Sat | Jul 21, 2018

'ISCF dying in schools'

Published:Wednesday | April 27, 2016 | 12:00 AM
Marcia McCausland-Wilson, general secretary, National Parent-Teacher Association of Jamaica.
Dr Patrece Charles.

The Inter-School Christian Fellowship (ISCF) clubs, which once existed in abundance in schools, are now dying a slow and painful death due to a decrease in participation from both teachers and students.

Its demise is slow and painful, to the detriment of students who no longer seem to be Christ-centred or interested in activities in either church or school. Instead, other unsuitable messages are being fed to them on a silver platter which they have no problem absorbing.

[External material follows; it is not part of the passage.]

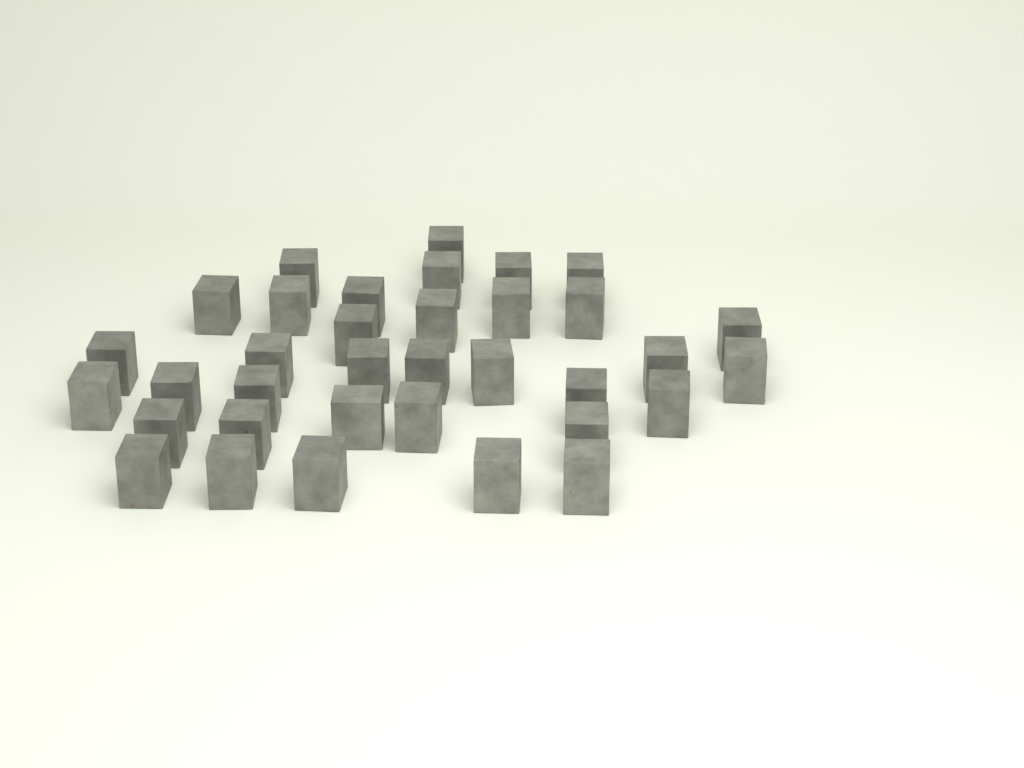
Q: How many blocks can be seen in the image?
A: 35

General secretary of the National Parent-Teacher Association of Jamaica, Marcia McCausland-Wilson, has suggested that the Church places a representative in schools to set up and monitor ISCF clubs to ensure its presence and sustainability, noting that the Church helps to make more rounded individuals.

"When I went to school, we had what was called the ISCF, but when I look around in the high schools now, it's dying primarily because we don't have a teacher who is responsible for that group anymore. With their responsibilities as teachers, they are not able to hold down a club and, as such, the ISCF is dying," McCausland-Wilson lamented as she addressed the first in the series of Gleaner Family and Religion Editors' Forum held last Thursday at the newspaper's North Street offices.

In arguing the relevance of the presence of the Church in schools, Reverend Gary Harriott, general secretary of the Jamaica Council Churches, alluded to a study conducted by the health ministry which revealed that young people who had a faith base and are influenced by religion were less likely to fall prey to some of the social challenges that many young people get caught up with.




"If we are able to help persons understand that if children are influenced by the Church, you are more likely to have more rounded citizens in this country. However, we have challenges because other messages are coming from elsewhere, and sometimes they come in more enticing ways and more forcefully than how the Church shares its message and as a result, many persons young and old gravitate to that kind of message," Harriott said.

Psychologist Dr Patrece Charles, executive director of the National Parenting Support Commission, said the Church needs to become relevant not only to members, but to everyone.

"I've seen children and families that don't have any faith base at all and so this is where I can say it's truly relevant. And so, if you have no one to turn to in your time of need, that's where we find a lot of suicide and hopelessness and thoughts of committing crime,"said Charles.